» **Texte source**:
━━━━━━━━━━━━━━━━

Quittons pour un instant le grandiose pour faire place au coquet. Voici la voiture du "Cherry-Blossom", la parfumerie spéciale qui se trouve à l'angle du boulevard des Italiens et de la rue de Marivaux. Ce n'est plus le grand fourgon indispensable aux magasins de nouveautés pour y entasser leurs marchandises. Ce qu'on vend là, c'est le mignon flacon d'eau de toilette aux senteurs exquises dont l'Angleterre a fait cadeau à Paris; le Cherry-Blossom" qui prend de plus en plus la place de l'ancienne eau de Cologne dont il a toutes les qualités mais qu'il surpasse en douceur et en suavité. La voiture est un élégant carrosse dont les deux pur sang sont conduits par un cocher en grande livrée et derrière lequel, cramponnés aux étrivières comme du temps du grand roi, deux laquais se tiennent prêts à sauter à terre pour offrir aux clientes la boite nécessaire contenant le parfum, la poudre de riz et le savon "Cherry-Blossom".

━━━━━━━━━━━━━━━━

» **Enregistrements fournis**:
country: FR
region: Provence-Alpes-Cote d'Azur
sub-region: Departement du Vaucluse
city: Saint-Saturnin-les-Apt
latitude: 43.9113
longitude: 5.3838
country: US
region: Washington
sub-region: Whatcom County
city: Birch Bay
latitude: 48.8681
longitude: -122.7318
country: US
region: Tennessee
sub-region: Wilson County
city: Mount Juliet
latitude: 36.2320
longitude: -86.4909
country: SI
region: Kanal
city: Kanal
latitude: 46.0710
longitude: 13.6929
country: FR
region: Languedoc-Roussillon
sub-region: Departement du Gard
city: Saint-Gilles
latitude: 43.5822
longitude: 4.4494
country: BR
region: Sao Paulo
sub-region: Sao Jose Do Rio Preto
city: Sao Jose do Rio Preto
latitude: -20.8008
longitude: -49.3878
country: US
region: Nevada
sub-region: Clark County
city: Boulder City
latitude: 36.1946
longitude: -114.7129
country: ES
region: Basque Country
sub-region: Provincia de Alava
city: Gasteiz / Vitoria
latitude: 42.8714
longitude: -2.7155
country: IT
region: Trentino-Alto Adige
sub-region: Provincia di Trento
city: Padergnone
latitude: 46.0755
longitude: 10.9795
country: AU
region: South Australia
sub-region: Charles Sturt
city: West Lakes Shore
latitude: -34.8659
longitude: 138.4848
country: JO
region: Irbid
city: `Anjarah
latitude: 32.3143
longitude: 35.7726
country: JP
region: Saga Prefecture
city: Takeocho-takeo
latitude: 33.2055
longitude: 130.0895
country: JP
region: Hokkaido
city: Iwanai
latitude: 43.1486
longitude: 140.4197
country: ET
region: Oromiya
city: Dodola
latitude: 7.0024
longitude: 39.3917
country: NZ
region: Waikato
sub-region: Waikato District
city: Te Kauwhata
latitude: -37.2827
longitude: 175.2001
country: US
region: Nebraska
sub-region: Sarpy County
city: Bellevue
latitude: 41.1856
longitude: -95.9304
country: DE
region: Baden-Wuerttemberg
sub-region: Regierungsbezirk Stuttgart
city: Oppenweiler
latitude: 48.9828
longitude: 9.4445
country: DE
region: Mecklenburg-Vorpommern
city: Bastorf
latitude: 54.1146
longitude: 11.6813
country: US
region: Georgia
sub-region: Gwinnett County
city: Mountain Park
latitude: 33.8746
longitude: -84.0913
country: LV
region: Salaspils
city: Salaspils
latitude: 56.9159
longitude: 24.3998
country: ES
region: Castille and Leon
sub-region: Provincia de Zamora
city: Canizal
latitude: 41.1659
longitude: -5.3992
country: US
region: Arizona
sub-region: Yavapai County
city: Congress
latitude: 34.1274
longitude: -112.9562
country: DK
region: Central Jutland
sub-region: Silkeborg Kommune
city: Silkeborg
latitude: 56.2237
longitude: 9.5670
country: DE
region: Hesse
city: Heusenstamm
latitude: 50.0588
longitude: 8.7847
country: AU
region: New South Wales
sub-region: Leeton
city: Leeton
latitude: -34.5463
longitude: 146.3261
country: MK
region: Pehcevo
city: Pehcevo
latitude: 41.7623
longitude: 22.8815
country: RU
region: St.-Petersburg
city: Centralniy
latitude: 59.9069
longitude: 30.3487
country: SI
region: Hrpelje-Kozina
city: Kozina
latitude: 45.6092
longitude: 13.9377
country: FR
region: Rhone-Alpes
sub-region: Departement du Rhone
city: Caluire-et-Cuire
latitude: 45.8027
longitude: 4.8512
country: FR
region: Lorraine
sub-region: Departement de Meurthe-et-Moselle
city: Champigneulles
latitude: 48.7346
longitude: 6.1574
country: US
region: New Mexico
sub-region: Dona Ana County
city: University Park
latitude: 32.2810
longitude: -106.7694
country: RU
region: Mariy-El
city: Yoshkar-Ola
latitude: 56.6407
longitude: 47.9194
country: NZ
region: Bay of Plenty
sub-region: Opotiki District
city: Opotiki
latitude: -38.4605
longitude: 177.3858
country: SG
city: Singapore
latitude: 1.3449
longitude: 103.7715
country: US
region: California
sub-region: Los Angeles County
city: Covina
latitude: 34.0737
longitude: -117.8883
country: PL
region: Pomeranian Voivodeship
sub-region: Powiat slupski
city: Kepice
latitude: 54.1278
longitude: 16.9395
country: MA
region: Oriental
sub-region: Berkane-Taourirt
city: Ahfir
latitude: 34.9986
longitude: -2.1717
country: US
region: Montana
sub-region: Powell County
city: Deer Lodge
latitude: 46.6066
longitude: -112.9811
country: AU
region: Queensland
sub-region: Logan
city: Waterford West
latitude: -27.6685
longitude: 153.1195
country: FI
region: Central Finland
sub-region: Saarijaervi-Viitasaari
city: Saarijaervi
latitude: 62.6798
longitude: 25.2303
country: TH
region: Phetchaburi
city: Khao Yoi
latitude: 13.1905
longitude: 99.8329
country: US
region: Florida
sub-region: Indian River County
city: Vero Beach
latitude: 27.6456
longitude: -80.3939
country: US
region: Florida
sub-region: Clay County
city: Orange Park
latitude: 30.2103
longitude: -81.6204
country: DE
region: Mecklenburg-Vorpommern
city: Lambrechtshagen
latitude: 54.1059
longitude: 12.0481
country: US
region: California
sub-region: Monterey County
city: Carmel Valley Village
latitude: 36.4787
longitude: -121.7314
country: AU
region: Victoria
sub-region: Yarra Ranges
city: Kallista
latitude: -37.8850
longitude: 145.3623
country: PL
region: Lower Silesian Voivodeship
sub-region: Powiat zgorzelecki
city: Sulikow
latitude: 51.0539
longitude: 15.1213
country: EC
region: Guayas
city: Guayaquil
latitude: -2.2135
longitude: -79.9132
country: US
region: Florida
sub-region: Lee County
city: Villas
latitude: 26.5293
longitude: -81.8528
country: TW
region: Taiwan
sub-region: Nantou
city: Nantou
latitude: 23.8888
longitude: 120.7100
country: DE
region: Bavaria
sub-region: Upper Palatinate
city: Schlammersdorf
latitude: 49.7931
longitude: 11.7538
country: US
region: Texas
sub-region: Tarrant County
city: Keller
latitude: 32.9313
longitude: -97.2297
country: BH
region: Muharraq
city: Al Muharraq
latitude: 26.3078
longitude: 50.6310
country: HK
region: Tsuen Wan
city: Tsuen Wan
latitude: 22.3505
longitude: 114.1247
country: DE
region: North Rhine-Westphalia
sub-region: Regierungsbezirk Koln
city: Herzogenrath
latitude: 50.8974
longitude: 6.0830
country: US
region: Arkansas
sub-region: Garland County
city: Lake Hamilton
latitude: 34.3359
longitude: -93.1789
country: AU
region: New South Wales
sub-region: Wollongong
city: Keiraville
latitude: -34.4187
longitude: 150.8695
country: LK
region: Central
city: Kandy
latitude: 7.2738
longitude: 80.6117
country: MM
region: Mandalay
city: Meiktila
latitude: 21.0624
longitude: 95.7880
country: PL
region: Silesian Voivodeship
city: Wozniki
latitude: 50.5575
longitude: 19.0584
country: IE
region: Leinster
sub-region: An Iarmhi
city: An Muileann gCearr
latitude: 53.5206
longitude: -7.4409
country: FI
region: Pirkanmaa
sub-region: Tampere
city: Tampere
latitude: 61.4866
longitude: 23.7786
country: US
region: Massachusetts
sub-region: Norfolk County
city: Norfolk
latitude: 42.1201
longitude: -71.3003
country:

━━━━━━━━━━━━━━━━

» **Série de consignes**:
**A.** Répondez à ces questions d'après le texte source :
(i) À quel angle de rues se trouve la parfumerie « Cherry-Blossom » ?
(ii) Quel pays a fait cadeau à Paris de cette eau de toilette ?
(iii) Que contient la boîte que les laquais offrent aux clientes ?
**B.** Recopiez sans rien modifier les enregistrements, du début jusqu'à la ligne qui contient « latitude: 54.1146 », cette ligne comprise.

» **Les réponses**:
**A.**
(i) À l'angle du boulevard des Italiens et de la rue de Marivaux.
(ii) L'Angleterre.
(iii) Le parfum, la poudre de riz et le savon « Cherry-Blossom ».

**B.**
country: FR
region: Provence-Alpes-Cote d'Azur
sub-region: Departement du Vaucluse
city: Saint-Saturnin-les-Apt
latitude: 43.9113
longitude: 5.3838
country: US
region: Washington
sub-region: Whatcom County
city: Birch Bay
latitude: 48.8681
longitude: -122.7318
country: US
region: Tennessee
sub-region: Wilson County
city: Mount Juliet
latitude: 36.2320
longitude: -86.4909
country: SI
region: Kanal
city: Kanal
latitude: 46.0710
longitude: 13.6929
country: FR
region: Languedoc-Roussillon
sub-region: Departement du Gard
city: Saint-Gilles
latitude: 43.5822
longitude: 4.4494
country: BR
region: Sao Paulo
sub-region: Sao Jose Do Rio Preto
city: Sao Jose do Rio Preto
latitude: -20.8008
longitude: -49.3878
country: US
region: Nevada
sub-region: Clark County
city: Boulder City
latitude: 36.1946
longitude: -114.7129
country: ES
region: Basque Country
sub-region: Provincia de Alava
city: Gasteiz / Vitoria
latitude: 42.8714
longitude: -2.7155
country: IT
region: Trentino-Alto Adige
sub-region: Provincia di Trento
city: Padergnone
latitude: 46.0755
longitude: 10.9795
country: AU
region: South Australia
sub-region: Charles Sturt
city: West Lakes Shore
latitude: -34.8659
longitude: 138.4848
country: JO
region: Irbid
city: `Anjarah
latitude: 32.3143
longitude: 35.7726
country: JP
region: Saga Prefecture
city: Takeocho-takeo
latitude: 33.2055
longitude: 130.0895
country: JP
region: Hokkaido
city: Iwanai
latitude: 43.1486
longitude: 140.4197
country: ET
region: Oromiya
city: Dodola
latitude: 7.0024
longitude: 39.3917
country: NZ
region: Waikato
sub-region: Waikato District
city: Te Kauwhata
latitude: -37.2827
longitude: 175.2001
country: US
region: Nebraska
sub-region: Sarpy County
city: Bellevue
latitude: 41.1856
longitude: -95.9304
country: DE
region: Baden-Wuerttemberg
sub-region: Regierungsbezirk Stuttgart
city: Oppenweiler
latitude: 48.9828
longitude: 9.4445
country: DE
region: Mecklenburg-Vorpommern
city: Bastorf
latitude: 54.1146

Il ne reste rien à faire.